**TASK TO CARRY OUT:** Nothing but the pictures should be dropped when the records are transcribed word for word.

[Stored items from a collection]
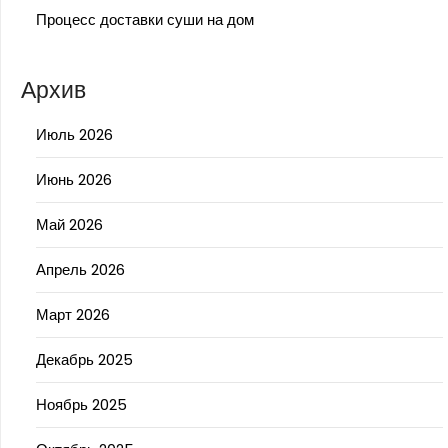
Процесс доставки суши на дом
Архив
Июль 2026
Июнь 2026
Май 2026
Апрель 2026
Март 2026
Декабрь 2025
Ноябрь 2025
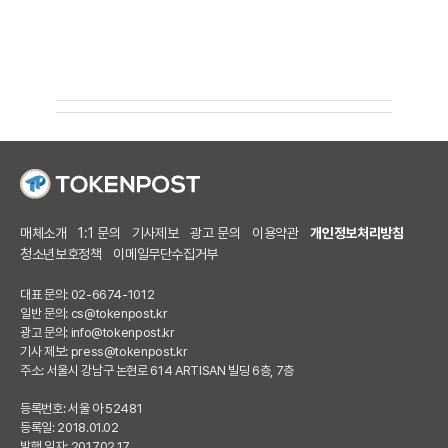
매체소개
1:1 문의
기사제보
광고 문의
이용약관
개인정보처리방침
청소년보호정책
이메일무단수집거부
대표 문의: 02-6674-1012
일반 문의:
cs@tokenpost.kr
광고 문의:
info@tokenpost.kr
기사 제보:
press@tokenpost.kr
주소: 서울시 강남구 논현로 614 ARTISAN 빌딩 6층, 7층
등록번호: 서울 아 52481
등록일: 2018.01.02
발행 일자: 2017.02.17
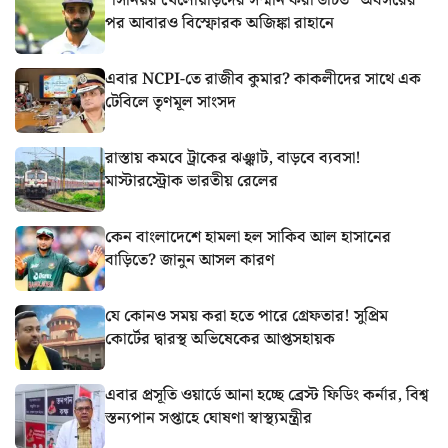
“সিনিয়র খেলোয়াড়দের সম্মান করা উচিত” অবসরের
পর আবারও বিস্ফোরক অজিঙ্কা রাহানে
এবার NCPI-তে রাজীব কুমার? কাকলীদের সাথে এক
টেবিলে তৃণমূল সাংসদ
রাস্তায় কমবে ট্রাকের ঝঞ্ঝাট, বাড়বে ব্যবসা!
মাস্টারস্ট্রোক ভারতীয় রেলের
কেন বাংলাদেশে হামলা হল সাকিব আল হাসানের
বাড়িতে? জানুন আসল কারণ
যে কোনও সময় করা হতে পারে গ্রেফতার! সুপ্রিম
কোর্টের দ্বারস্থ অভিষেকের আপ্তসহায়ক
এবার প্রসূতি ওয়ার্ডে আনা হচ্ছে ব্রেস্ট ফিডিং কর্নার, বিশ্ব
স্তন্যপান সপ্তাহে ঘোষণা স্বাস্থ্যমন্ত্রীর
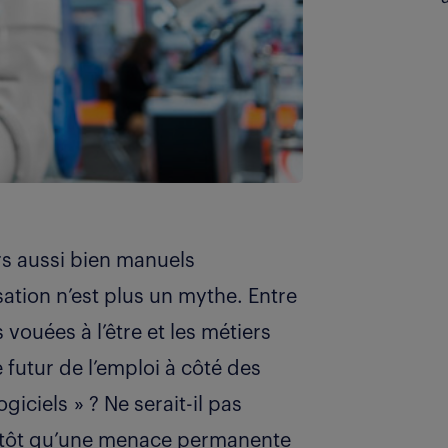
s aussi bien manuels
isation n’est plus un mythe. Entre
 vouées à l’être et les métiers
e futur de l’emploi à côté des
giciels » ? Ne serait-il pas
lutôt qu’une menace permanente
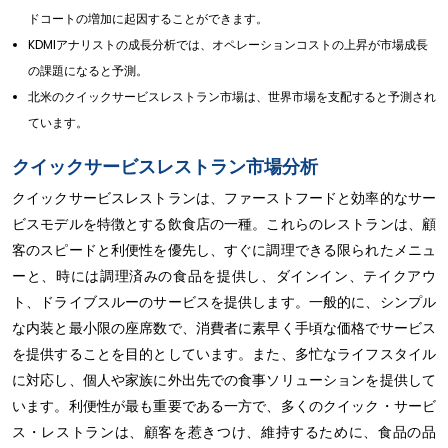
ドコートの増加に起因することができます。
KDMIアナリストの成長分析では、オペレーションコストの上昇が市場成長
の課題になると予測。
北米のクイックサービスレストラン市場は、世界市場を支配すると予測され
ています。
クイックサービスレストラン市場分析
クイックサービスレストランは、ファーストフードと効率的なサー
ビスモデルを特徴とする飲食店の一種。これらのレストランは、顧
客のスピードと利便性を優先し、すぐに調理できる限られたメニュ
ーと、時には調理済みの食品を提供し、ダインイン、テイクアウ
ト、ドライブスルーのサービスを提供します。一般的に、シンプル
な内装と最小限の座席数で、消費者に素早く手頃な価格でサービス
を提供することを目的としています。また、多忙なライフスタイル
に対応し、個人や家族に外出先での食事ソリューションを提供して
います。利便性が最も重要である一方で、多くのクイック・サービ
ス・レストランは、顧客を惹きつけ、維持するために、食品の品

**RESULT FOR THIS TASK:**
Процесс доставки суши на дом
Архив
Июль 2026
Июнь 2026
Май 2026
Апрель 2026
Март 2026
Декабрь 2025
Ноябрь 2025
매체소개
1:1 문의
기사제보
광고 문의
이용약관
개인정보처리방침
청소년보호정책
이메일무단수집거부
대표 문의: 02-6674-1012
일반 문의:
cs@tokenpost.kr
광고 문의:
info@tokenpost.kr
기사 제보:
press@tokenpost.kr
주소: 서울시 강남구 논현로 614 ARTISAN 빌딩 6층, 7층
등록번호: 서울 아 52481
등록일: 2018.01.02
발행 일자: 2017.02.17
“সিনিয়র খেলোয়াড়দের সম্মান করা উচিত” অবসরের
পর আবারও বিস্ফোরক অজিঙ্কা রাহানে
এবার NCPI-তে রাজীব কুমার? কাকলীদের সাথে এক
টেবিলে তৃণমূল সাংসদ
রাস্তায় কমবে ট্রাকের ঝঞ্ঝাট, বাড়বে ব্যবসা!
মাস্টারস্ট্রোক ভারতীয় রেলের
কেন বাংলাদেশে হামলা হল সাকিব আল হাসানের
বাড়িতে? জানুন আসল কারণ
যে কোনও সময় করা হতে পারে গ্রেফতার! সুপ্রিম
কোর্টের দ্বারস্থ অভিষেকের আপ্তসহায়ক
এবার প্রসূতি ওয়ার্ডে আনা হচ্ছে ব্রেস্ট ফিডিং কর্নার, বিশ্ব
স্তন্যপান সপ্তাহে ঘোষণা স্বাস্থ্যমন্ত্রীর
s aussi bien manuels
isation n’est plus un mythe. Entre
 vouées à l’être et les métiers
e futur de l’emploi à côté des
giciels » ? Ne serait-il pas
lutôt qu’une menace permanente
ドコートの増加に起因することができます。
KDMIアナリストの成長分析では、オペレーションコストの上昇が市場成長
の課題になると予測。
北米のクイックサービスレストラン市場は、世界市場を支配すると予測され
ています。
クイックサービスレストラン市場分析
クイックサービスレストランは、ファーストフードと効率的なサー
ビスモデルを特徴とする飲食店の一種。これらのレストランは、顧
客のスピードと利便性を優先し、すぐに調理できる限られたメニュ
ーと、時には調理済みの食品を提供し、ダインイン、テイクアウ
ト、ドライブスルーのサービスを提供します。一般的に、シンプル
な内装と最小限の座席数で、消費者に素早く手頃な価格でサービス
を提供することを目的としています。また、多忙なライフスタイル
に対応し、個人や家族に外出先での食事ソリューションを提供して
います。利便性が最も重要である一方で、多くのクイック・サービ
ス・レストランは、顧客を惹きつけ、維持するために、食品の品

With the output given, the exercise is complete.